Factory AI built Droid with a specific thesis: the limiting factor in software development is not the availability of skilled engineers — it is the cost of coordination, context switching, and routine execution. Droid is designed to absorb the routine work that consumes developer hours without requiring developer judgment: bug triaging, feature implementation from clear specifications, test writing, documentation updates, and dependency maintenance. The goal is not to replace engineers but to give them leverage over the parts of their job that do not require creative problem-solving.
The agent is built around a concept Factory calls 'Droids' — specialized AI workers that can be configured for specific types of tasks. A debugging Droid behaves differently from a feature implementation Droid or a code review Droid. This specialization model contrasts with general-purpose agents that apply the same approach to every task. The hypothesis is that task-specific behavior leads to better outcomes than a one-size-fits-all agent.
Droid integrates directly with project management and version control systems. Connect your GitHub repository and your issue tracker — Linear, Jira, or GitHub Issues — and Droid can pick up tickets, read the specifications, understand the acceptance criteria, and begin implementation. This end-to-end integration from ticket to pull request is Droid's most distinctive capability. You do not need to copy and paste requirements into a chat interface; the agent reads them from the same place your team writes them.
The planning phase is where Droid separates itself from reactive coding tools. Before writing a single line of code, the agent produces an implementation plan that describes which files it will change, what the change will accomplish, and what tests it will write to verify the behavior. This plan is surfaced to the developer before execution begins, creating a checkpoint where human judgment can be applied before the agent takes action. If the plan looks wrong, you can redirect the agent without wasting cycles on incorrect implementation.

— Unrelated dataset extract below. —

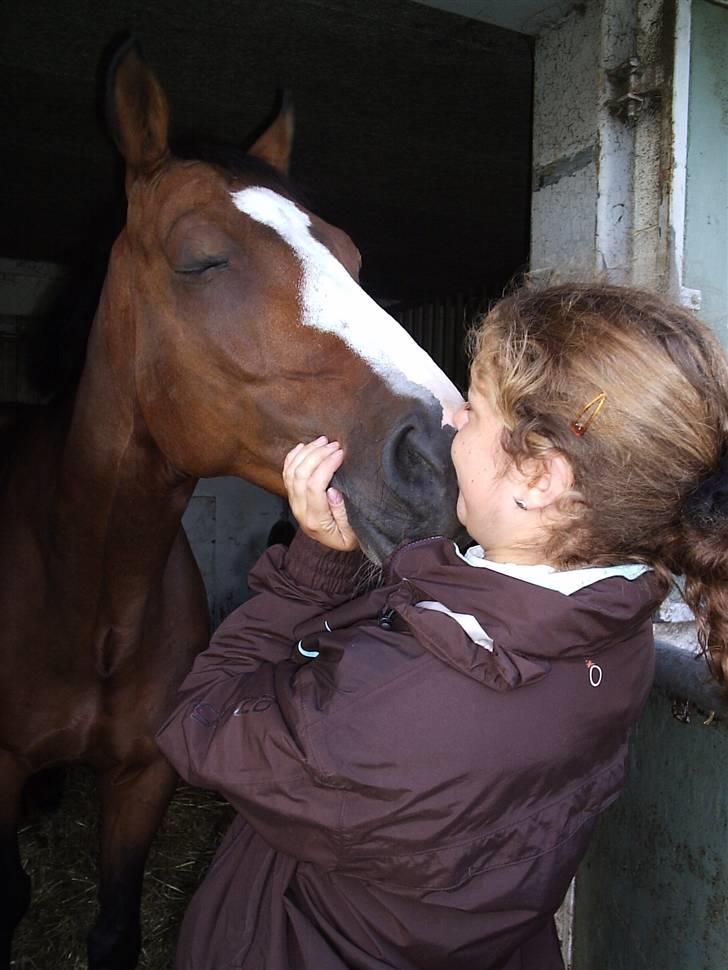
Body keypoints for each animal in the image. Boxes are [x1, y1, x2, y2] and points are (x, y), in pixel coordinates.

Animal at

Code generation quality is powered by multiple underlying models, with Droid selecting the appropriate model based on task complexity and type. Simple, well-defined tasks use faster, less expensive models. Complex tasks with significant reasoning requirements use more capable models. This dynamic routing is transparent to the user but results in cost efficiency without sacrificing quality — you are not paying Opus prices for every `console.log` removal.

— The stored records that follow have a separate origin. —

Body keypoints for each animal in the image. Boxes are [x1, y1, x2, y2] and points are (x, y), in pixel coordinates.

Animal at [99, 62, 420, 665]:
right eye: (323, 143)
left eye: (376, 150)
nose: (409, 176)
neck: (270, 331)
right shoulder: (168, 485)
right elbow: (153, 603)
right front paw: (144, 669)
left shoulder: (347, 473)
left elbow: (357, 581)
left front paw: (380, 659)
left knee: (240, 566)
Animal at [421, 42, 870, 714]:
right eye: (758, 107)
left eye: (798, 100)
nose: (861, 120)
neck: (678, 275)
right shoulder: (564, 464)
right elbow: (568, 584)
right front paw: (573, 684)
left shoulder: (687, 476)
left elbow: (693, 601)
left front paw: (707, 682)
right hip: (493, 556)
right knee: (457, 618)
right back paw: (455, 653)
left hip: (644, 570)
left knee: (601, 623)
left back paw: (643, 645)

The pull request workflow is polished. When Droid completes a task, it opens a pull request with a structured description that includes what was changed, why, and what tests were added. The PR includes a summary of the agent's reasoning — why it chose the implementation approach it did, what alternatives it considered, and what risks it identified. This transparency makes reviewing Droid's work significantly easier than reviewing code where the reasoning is opaque.